THANASSIS TSINGANAS
THESSALONIKI - Half a century ago, many people in Europe misunderstood vultures. People hunted them or fed them bait laced with strychnine. Soon, the birds started to disappear.
Now many countries where vultures have vanished are mounting campaigns to bring the birds back. With the help of ornithologists, environmental organizations and other experts, they are reintroducing lost species and creating suitable breeding conditions for them.
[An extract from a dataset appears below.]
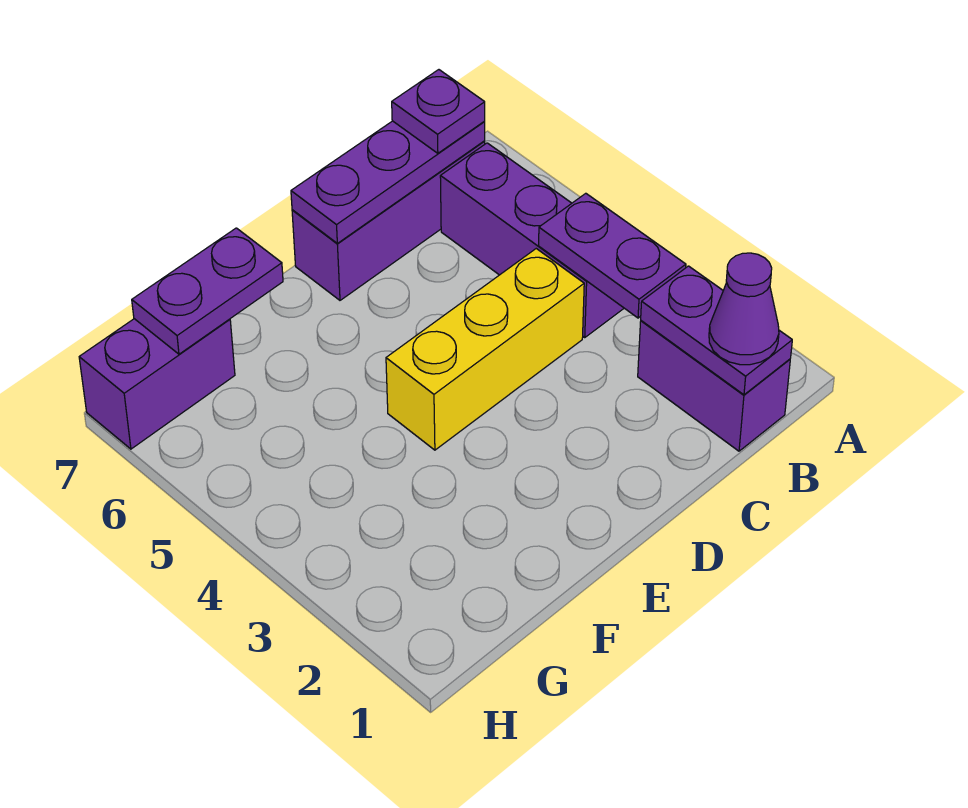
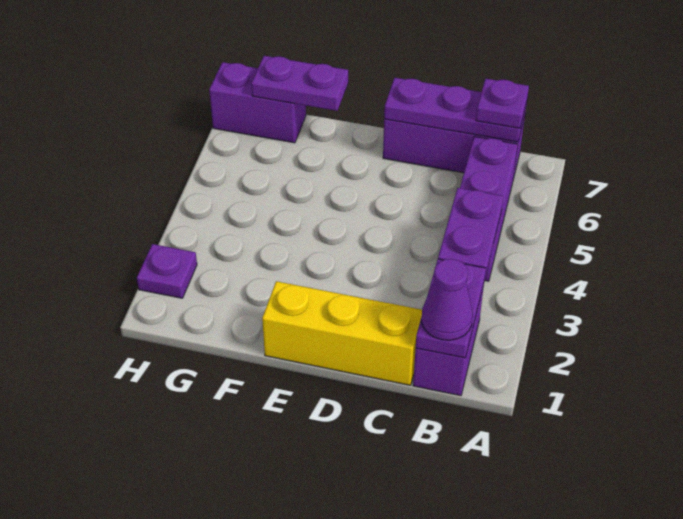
yellow brick C4:E4 level 1 -> yellow brick C1:E1 level 1
none -> purple plate H2 level 1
France, Italy and other countries near the Alps have begun reintroducing vultures to their landscapes. Spain boasts many species of vultures. And Greece is the only Balkan country which still has a breeding colony of black vultures (in the Dadia Forest in the northern prefecture of Evros), as well as significant breeding sites for Eurasian griffon, Egyptian and bearded vultures. The last remaining six breeding pairs of bearded vultures are in Crete.
“Most people in Europe now understand the importance of maintaining and protecting these species, which, apart from being symbols of wildlife and nature and their usefulness in cleaning up the countryside, can also attract visitors to areas which have developed ecotourism,” said Alvaro Camino, the Spanish head of the European Union working party on Eurasian griffon vultures, at a conference in Thessaloniki last month on protecting and managing vulture populations.
The conference, jointly organized by WWF-Hellas and the Natural History Museum of the University of Crete, attracted participants from Europe, the Balkans, Turkey, Ukraine and Israel and from NGOs.
While illegal hunting and poisoned bait remain the greatest threats to vultures, another problem arises from the strict measures taken by the EU to combat bovine spongiform encephalopathy (popularly known as “mad cow disease”), which prevent environmentalists from supplementing the birds’ diet with food from livestock farms.
Comparing data, Dora Skartsi of WWF-Hellas and Michalis Probonas of Crete’s natural history museum reported to the conference that all four vulture species found in Europe are represented in Greece and that all four are listed as being under threat of extinction.
In Greece those most at risk are the bearded vulture (27 birds), and the black vulture, which can only be found in Evros (90-100 birds). There are some 150 pairs of Eurasian griffon vultures and 100 pairs of Egyptian vultures.